Comment entrer dans la chambre?

Tu prends une clef et tu ouvres la porte!

Il faut trouver la clef.

Ou tu t’assois devant la porte jusqu’à ce que tu aies trouvé le mot, l’idée ou la force qui l’ouvre — comme dans les Contes des Mille et Une Nuits.

Ce n’est pas une plaisanterie, c’est très sérieux. Il faut s’asseoir devant la porte et puis se concentrer jusqu’à ce que l’on ait trouvé ou la clef ou le mot ou le pouvoir de l’ouvrir.

Si on n’essaye pas, cela ne s’ouvre pas tout seul. Peut-être après des milliers d’années, mais tu veux le faire tout de suite — alors? Pour le faire tout de suite, il faut s’asseoir obstinément devant la porte jusqu’à ce qu’on ait trouvé le moyen. Ce peut être une clef, ce peut être un mot, ce peut être une force, ce peut être n’importe quoi, et tu restes devant la porte jusqu’à ce qu’elle s’ouvre.

Et tu ne penses pas à autre chose.

Seulement à ta porte.

N’y a-t-il pas une serrure par où la lumière peut s’échapper?

Une serrure! Qu’est-ce que tu veux dire? Une fente par où la lumière peut s’échapper?... Peut-être qu’elle s’échappe, mais peut-être qu’on ne la voit pas non plus!

Elle s’échappe.

Mais alors c’est un autre problème: il faut ouvrir ses yeux. Il faut apprendre à ouvrir les yeux, à regarder.

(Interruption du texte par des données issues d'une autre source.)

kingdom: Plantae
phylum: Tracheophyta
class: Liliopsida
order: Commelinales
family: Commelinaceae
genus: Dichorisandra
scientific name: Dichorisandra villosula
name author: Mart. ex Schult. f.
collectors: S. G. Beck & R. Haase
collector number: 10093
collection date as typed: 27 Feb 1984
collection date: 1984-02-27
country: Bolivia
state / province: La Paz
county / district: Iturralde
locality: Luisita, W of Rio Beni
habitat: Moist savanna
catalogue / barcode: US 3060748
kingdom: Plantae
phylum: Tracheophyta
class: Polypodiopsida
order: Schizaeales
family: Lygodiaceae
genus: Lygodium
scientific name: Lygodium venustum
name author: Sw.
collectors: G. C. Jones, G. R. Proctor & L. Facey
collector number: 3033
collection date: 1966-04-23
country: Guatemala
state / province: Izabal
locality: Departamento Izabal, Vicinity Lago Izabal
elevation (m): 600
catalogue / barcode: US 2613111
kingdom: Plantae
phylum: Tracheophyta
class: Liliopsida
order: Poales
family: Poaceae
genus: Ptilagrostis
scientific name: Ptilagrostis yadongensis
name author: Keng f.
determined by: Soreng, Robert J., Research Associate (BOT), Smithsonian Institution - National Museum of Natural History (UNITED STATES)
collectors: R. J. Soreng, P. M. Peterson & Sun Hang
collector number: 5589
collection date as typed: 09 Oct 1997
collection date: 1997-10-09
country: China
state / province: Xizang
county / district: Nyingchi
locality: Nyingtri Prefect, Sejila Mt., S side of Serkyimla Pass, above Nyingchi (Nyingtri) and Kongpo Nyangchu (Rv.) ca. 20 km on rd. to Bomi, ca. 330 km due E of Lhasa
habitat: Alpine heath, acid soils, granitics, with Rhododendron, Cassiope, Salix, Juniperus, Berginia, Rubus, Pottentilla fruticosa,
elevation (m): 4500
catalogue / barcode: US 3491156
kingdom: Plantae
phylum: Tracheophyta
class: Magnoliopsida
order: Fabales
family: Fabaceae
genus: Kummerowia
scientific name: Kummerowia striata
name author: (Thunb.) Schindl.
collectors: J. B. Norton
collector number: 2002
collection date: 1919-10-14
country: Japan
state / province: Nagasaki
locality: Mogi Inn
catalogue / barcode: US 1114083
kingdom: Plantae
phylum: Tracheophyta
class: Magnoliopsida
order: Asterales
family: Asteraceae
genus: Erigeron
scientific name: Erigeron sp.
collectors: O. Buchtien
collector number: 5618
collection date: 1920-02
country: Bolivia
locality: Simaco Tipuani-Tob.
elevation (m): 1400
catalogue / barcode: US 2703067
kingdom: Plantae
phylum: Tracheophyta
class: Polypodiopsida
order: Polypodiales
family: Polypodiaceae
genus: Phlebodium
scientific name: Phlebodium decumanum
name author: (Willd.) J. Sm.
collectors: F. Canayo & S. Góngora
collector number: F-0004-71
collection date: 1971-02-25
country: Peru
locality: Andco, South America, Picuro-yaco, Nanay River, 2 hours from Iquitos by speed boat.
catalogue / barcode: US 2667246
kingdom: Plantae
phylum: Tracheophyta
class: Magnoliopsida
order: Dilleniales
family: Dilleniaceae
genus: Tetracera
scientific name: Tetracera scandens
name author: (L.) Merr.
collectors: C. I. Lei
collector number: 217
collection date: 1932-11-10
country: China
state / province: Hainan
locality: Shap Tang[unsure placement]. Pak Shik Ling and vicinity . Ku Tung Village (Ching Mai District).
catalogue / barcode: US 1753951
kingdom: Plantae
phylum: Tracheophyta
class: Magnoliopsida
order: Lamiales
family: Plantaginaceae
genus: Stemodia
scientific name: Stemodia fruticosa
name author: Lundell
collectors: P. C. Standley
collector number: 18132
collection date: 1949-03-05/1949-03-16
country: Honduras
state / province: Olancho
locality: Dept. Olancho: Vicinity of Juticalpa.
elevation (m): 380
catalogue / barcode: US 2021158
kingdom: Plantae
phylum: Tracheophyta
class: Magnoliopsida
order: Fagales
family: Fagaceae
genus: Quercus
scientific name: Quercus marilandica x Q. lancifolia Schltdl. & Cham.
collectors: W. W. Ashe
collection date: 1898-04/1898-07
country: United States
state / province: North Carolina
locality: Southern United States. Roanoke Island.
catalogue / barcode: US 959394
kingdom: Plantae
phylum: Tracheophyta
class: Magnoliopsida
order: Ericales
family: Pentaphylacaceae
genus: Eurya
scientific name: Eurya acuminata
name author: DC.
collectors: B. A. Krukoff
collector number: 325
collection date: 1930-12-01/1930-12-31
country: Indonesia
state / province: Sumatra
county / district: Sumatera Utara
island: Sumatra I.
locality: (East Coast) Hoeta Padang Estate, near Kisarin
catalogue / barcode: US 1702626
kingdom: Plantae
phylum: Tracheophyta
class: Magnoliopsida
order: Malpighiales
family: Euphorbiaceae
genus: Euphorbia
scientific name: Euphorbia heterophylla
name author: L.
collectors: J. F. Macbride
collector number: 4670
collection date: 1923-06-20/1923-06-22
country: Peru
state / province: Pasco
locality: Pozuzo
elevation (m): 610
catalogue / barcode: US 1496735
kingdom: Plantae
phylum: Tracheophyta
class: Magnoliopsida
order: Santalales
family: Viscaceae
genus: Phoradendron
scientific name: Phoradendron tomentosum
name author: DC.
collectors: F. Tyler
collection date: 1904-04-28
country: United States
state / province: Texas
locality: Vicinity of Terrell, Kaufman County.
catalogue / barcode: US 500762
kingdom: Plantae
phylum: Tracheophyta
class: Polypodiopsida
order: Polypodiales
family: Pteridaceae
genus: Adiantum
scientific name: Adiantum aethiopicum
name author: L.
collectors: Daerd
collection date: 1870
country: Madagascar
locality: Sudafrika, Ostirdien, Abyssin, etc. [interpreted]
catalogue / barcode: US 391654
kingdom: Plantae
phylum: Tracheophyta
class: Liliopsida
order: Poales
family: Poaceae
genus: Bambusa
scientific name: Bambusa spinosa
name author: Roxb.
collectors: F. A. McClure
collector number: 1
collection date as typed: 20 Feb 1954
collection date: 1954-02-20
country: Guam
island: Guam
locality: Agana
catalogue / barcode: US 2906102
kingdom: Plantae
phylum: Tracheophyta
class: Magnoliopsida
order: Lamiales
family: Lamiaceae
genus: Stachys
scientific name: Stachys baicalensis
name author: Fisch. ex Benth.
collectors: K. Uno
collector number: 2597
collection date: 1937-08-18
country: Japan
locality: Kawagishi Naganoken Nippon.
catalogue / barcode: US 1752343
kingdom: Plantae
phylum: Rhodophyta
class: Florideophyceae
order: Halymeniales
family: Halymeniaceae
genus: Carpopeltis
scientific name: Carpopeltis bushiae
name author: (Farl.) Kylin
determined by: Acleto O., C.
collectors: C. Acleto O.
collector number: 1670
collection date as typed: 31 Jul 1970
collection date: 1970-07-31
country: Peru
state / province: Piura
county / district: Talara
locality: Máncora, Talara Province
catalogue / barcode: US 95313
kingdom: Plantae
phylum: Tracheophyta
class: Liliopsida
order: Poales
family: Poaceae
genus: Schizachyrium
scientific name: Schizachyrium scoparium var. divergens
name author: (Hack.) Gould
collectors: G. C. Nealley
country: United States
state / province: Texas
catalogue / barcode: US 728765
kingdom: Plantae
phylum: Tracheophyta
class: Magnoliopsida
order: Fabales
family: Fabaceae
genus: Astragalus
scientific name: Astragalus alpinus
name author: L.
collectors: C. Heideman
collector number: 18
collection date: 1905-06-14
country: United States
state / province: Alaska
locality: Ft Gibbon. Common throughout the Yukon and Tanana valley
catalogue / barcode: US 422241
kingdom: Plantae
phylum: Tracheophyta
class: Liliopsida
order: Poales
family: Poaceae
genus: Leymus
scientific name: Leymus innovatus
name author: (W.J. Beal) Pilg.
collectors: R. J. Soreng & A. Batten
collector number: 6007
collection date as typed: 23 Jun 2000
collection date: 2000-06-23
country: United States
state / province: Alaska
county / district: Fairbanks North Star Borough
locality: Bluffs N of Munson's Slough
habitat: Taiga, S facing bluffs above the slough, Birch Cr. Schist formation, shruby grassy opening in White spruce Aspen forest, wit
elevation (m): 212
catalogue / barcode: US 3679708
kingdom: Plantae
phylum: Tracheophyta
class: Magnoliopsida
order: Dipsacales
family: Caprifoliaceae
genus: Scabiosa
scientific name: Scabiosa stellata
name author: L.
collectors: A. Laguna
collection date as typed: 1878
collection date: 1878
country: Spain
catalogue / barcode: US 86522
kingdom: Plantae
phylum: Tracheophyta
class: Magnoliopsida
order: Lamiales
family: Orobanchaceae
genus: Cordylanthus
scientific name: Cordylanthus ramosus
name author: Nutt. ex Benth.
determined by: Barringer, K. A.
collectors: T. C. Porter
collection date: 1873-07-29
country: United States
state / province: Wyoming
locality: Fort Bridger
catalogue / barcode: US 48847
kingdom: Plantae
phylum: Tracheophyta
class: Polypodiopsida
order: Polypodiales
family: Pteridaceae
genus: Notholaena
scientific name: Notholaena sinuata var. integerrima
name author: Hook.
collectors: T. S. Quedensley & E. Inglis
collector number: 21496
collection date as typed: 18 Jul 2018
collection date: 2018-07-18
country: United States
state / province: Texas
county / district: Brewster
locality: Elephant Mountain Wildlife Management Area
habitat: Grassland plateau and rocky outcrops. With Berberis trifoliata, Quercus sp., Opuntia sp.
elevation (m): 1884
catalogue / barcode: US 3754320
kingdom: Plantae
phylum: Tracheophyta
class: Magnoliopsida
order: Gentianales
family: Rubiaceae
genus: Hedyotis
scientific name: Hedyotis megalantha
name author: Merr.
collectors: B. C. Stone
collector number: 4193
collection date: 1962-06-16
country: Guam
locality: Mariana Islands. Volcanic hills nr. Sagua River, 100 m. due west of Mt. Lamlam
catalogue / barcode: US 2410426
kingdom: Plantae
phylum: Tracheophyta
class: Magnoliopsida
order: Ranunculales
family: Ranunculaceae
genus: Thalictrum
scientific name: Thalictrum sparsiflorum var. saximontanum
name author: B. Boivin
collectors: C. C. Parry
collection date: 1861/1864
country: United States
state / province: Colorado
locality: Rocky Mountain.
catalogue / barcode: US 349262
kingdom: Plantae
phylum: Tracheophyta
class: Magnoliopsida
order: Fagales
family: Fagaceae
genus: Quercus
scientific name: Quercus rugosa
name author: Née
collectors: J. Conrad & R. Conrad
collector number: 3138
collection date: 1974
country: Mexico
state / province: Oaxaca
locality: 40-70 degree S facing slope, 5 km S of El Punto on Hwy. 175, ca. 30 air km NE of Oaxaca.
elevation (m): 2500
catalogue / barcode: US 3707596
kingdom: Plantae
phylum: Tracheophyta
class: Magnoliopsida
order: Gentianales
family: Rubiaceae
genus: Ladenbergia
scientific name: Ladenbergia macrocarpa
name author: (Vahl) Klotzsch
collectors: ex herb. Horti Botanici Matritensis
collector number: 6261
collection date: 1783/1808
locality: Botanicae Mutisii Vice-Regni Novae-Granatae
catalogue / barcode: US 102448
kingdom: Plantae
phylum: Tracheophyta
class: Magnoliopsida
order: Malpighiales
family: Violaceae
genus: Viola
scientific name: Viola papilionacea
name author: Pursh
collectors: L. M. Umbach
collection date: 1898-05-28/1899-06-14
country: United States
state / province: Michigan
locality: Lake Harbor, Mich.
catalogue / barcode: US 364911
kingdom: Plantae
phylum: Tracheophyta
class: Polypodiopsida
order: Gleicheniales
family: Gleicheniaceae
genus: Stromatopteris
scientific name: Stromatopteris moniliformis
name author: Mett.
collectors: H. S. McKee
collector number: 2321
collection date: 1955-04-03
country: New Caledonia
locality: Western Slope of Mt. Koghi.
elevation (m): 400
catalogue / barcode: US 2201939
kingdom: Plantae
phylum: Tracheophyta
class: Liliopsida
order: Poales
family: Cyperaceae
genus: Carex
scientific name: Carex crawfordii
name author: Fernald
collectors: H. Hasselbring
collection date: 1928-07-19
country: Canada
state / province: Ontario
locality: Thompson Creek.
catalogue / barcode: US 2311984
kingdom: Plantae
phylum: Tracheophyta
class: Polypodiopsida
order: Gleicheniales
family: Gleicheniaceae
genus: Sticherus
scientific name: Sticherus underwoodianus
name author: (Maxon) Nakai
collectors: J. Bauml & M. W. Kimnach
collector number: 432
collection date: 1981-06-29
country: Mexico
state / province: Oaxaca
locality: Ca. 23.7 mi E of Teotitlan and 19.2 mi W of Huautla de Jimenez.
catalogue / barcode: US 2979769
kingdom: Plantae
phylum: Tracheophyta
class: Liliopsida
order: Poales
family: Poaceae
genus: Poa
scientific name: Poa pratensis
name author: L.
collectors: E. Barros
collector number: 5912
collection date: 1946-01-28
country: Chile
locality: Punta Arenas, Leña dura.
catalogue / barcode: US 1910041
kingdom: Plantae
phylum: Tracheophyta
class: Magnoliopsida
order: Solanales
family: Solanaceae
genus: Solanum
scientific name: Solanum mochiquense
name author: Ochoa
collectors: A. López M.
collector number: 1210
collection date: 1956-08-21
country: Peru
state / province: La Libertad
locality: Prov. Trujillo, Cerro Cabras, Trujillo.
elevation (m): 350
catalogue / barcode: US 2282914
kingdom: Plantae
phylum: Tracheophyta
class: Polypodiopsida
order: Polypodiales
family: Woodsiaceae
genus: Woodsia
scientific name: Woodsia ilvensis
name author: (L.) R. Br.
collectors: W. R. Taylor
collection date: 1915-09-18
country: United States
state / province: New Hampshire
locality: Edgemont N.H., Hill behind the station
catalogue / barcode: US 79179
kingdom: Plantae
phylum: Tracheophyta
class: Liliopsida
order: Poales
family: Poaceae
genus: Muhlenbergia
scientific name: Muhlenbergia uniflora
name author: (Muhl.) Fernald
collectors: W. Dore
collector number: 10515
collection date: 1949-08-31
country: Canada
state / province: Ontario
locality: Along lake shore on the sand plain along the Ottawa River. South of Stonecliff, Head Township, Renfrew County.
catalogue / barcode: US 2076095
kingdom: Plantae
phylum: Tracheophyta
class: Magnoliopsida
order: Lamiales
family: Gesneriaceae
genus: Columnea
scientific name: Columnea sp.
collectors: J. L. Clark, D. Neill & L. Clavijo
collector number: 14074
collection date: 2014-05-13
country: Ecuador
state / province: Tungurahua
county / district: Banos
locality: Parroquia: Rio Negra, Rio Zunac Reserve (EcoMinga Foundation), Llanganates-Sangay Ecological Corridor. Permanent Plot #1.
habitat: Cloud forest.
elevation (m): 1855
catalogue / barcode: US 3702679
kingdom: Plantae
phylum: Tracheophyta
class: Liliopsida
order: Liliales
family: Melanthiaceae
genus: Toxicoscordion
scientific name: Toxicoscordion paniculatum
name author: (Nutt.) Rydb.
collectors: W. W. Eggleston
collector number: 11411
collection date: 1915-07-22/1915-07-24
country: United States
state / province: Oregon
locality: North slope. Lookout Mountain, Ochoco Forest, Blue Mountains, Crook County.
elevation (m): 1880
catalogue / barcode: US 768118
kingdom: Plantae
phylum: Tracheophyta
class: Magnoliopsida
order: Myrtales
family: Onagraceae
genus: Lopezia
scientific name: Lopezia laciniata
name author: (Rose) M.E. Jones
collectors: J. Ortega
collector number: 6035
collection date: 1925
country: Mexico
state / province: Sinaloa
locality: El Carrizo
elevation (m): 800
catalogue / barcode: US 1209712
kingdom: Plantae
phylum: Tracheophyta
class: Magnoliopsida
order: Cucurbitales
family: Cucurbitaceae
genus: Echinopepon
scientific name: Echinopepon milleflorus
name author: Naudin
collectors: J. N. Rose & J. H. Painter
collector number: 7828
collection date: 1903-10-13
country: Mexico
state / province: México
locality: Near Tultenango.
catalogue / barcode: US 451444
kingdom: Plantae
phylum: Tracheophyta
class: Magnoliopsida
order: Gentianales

Les tout petits enfants ne voient pas, même les toutes petites bêtes ne voient pas, les tout petits chats ne voient pas. Ça leur prend quelques heures ou quelques jours — ils ne voient pas.

Il faut apprendre à voir.

 

1 Selon la terminologie indienne, l’homme «sâttvique» est celui qui est mû par un principe de connaissance, d’équilibre et de lumière, par opposition à l’homme «râjasique» qui vit selon ses désirs et ses passions, et à l’homme «tâmasique» qui vit dans l’inertie et l’obscurité.